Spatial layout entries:
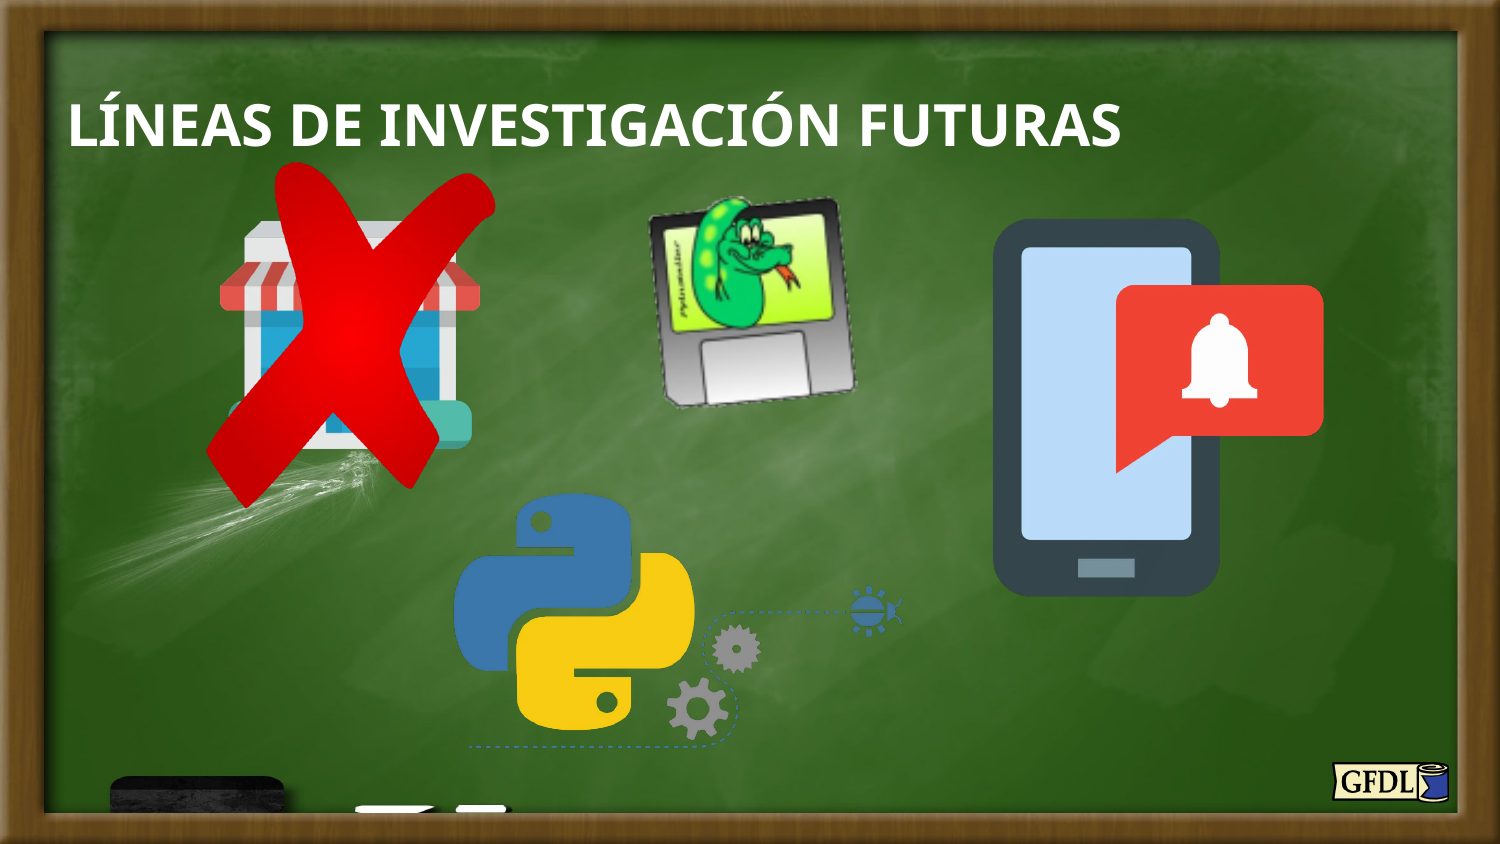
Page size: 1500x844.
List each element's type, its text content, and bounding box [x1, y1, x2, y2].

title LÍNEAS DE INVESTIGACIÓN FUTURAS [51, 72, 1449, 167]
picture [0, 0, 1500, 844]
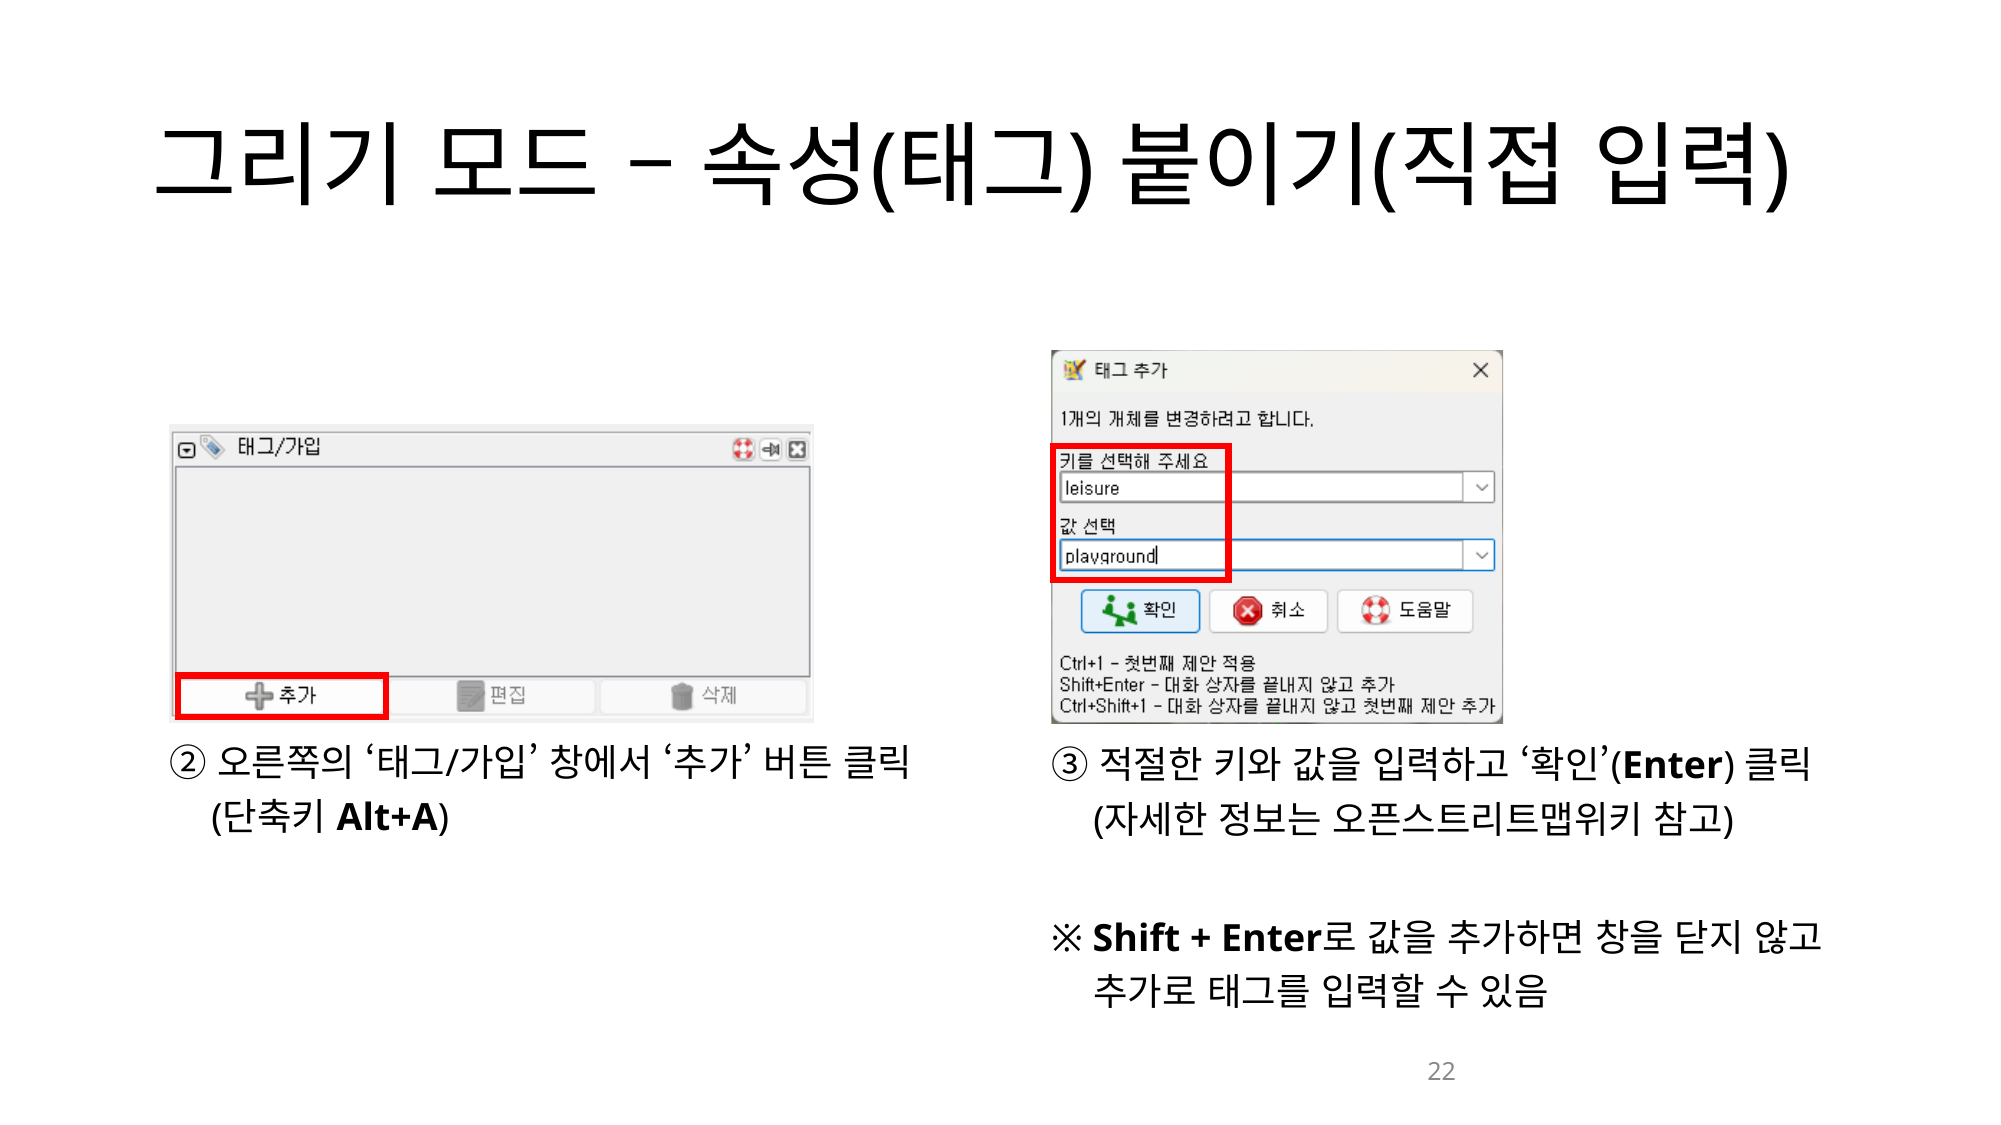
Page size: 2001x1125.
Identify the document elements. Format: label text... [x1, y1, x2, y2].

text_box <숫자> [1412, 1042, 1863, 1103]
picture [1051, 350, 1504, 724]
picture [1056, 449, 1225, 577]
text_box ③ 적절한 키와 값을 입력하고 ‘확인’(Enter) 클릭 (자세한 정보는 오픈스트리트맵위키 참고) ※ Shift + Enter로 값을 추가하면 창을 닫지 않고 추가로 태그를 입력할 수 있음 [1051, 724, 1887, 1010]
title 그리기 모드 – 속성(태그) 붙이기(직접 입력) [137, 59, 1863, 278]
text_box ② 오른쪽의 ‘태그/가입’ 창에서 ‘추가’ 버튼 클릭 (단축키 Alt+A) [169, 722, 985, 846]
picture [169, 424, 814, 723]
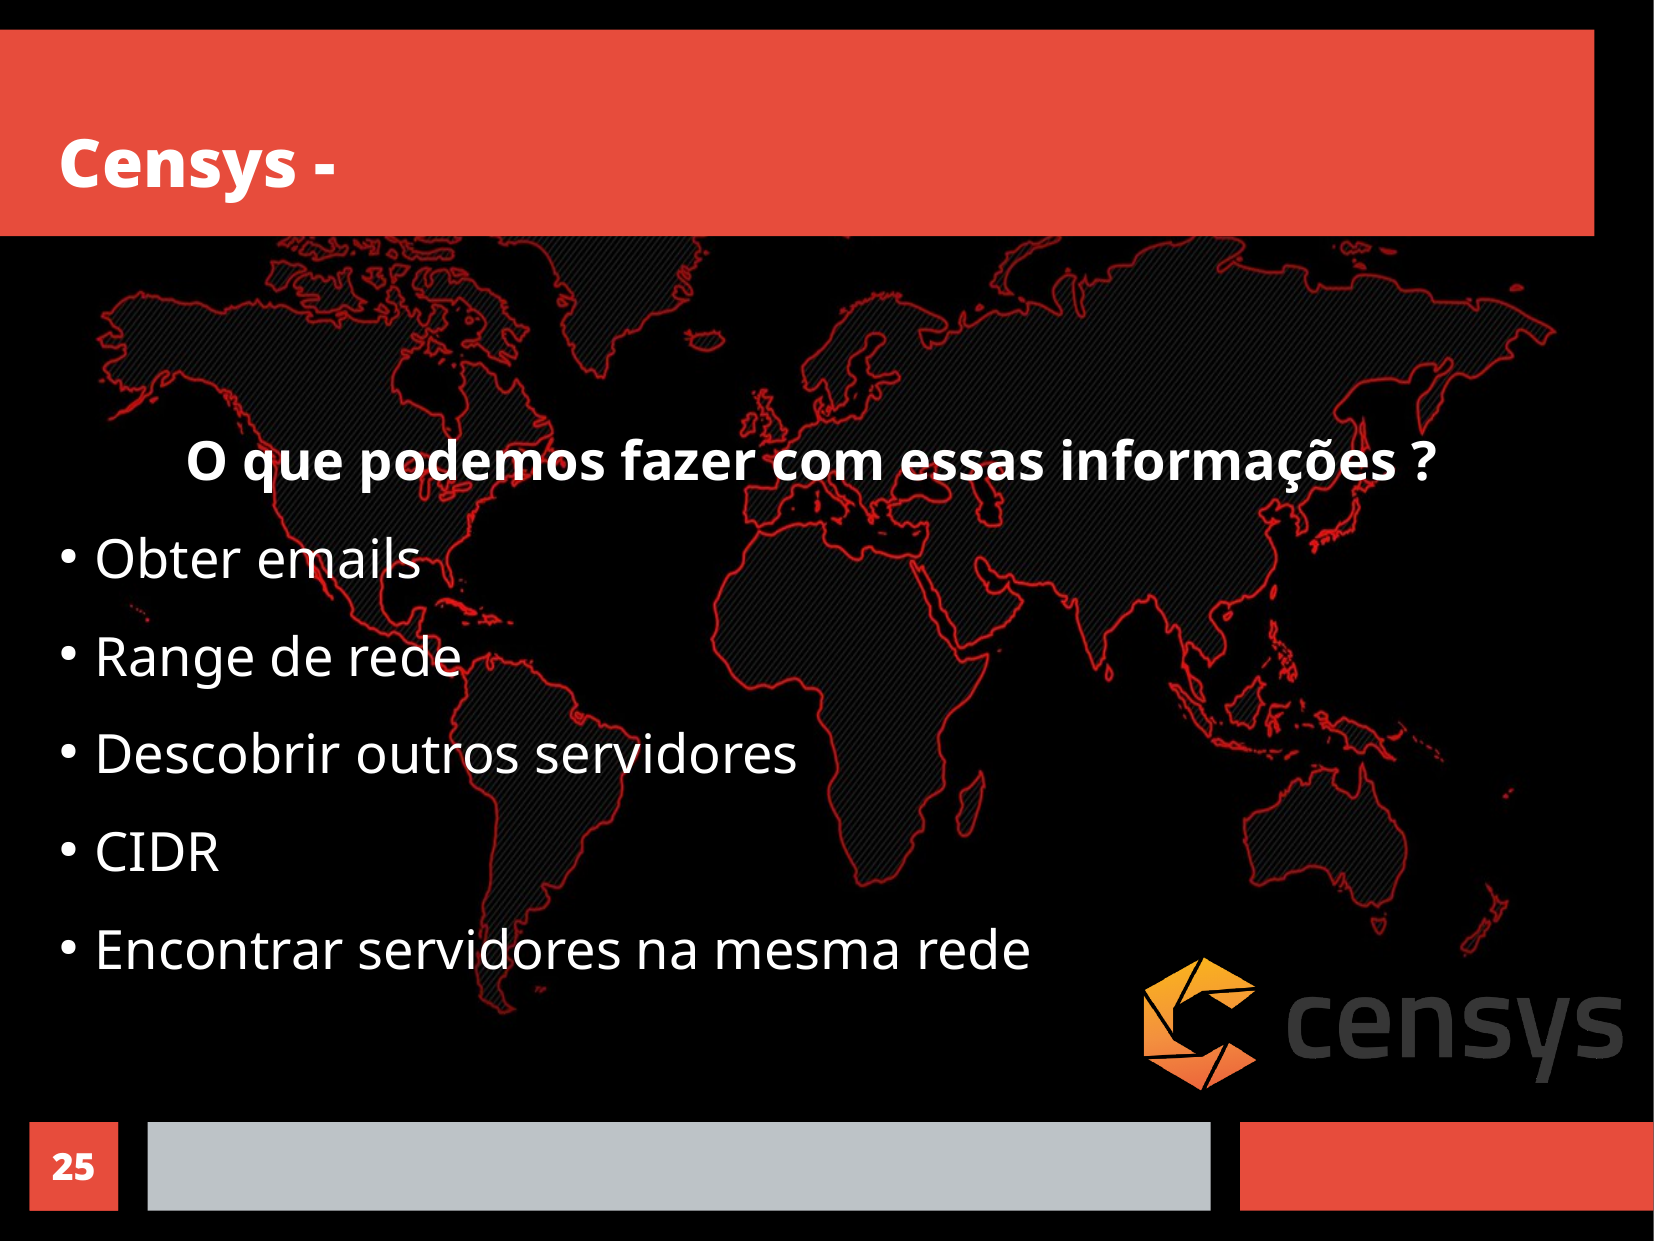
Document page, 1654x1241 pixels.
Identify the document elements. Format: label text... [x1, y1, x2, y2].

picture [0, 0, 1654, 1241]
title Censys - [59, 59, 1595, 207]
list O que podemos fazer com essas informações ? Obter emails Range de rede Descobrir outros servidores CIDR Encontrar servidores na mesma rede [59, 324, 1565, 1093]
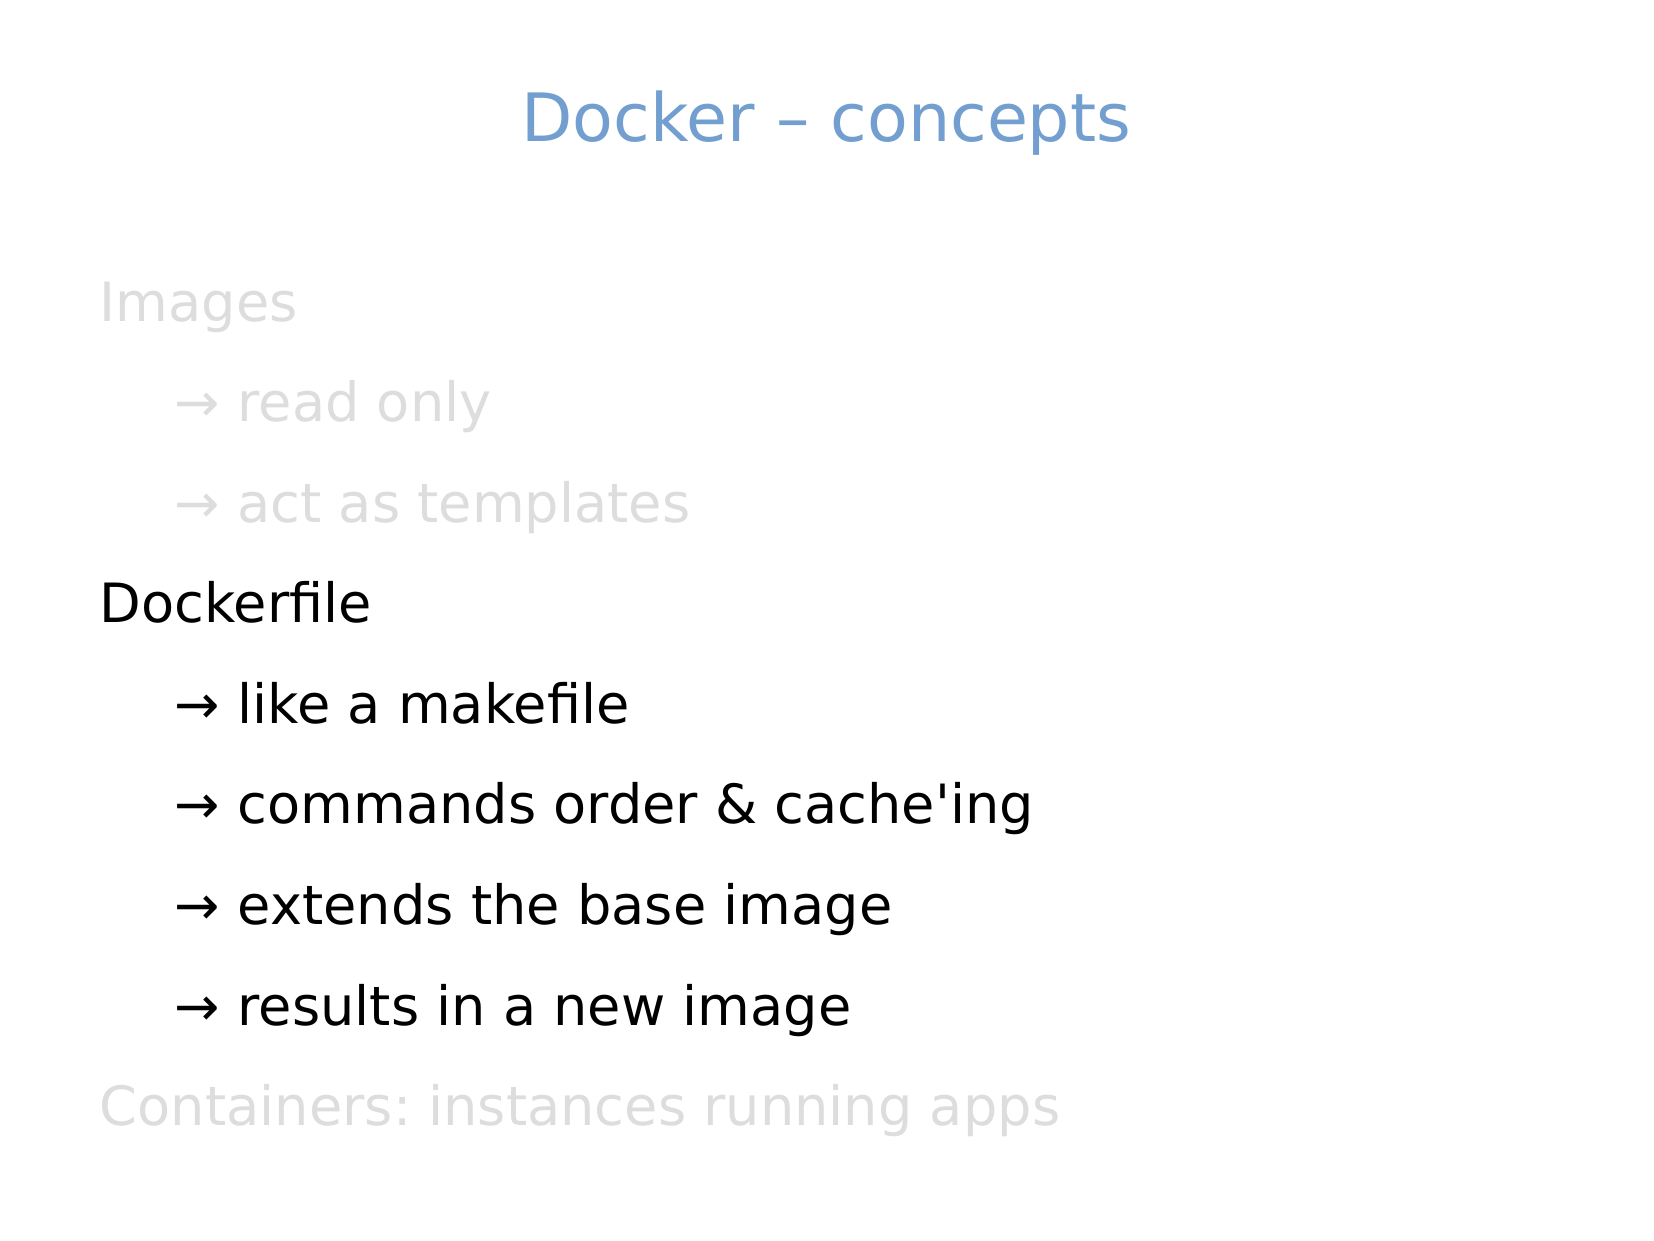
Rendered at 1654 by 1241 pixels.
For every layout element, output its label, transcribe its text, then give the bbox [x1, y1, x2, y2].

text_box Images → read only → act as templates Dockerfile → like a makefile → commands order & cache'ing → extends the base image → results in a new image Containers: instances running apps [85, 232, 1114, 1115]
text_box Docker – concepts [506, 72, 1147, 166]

Your objective: Update the items above by changing "Page size" to "Canvas size" everywhere it appears, keeping everything else the same and leaving out the pictures.

Correct result:
Canvas size: 1500x844.
List each element's type, its text content, and bounding box [x1, y1, x2, y2].

title LÍNEAS DE INVESTIGACIÓN FUTURAS [51, 72, 1449, 167]
picture [0, 0, 1500, 844]
Canvas size: 2001x1125.
Identify the document elements. Format: label text... [x1, y1, x2, y2].

text_box <숫자> [1412, 1042, 1863, 1103]
picture [1051, 350, 1504, 724]
picture [1056, 449, 1225, 577]
text_box ③ 적절한 키와 값을 입력하고 ‘확인’(Enter) 클릭 (자세한 정보는 오픈스트리트맵위키 참고) ※ Shift + Enter로 값을 추가하면 창을 닫지 않고 추가로 태그를 입력할 수 있음 [1051, 724, 1887, 1010]
title 그리기 모드 – 속성(태그) 붙이기(직접 입력) [137, 59, 1863, 278]
text_box ② 오른쪽의 ‘태그/가입’ 창에서 ‘추가’ 버튼 클릭 (단축키 Alt+A) [169, 722, 985, 846]
picture [169, 424, 814, 723]
Document page, 1654x1241 pixels.
Identify the document elements. Format: label text... [x1, y1, x2, y2].

picture [0, 0, 1654, 1241]
title Censys - [59, 59, 1595, 207]
list O que podemos fazer com essas informações ? Obter emails Range de rede Descobrir outros servidores CIDR Encontrar servidores na mesma rede [59, 324, 1565, 1093]
Rendered at 1654 by 1241 pixels.
For every layout element, output its label, transcribe its text, then give the bbox [x1, y1, x2, y2].

text_box Images → read only → act as templates Dockerfile → like a makefile → commands order & cache'ing → extends the base image → results in a new image Containers: instances running apps [85, 232, 1114, 1115]
text_box Docker – concepts [506, 72, 1147, 166]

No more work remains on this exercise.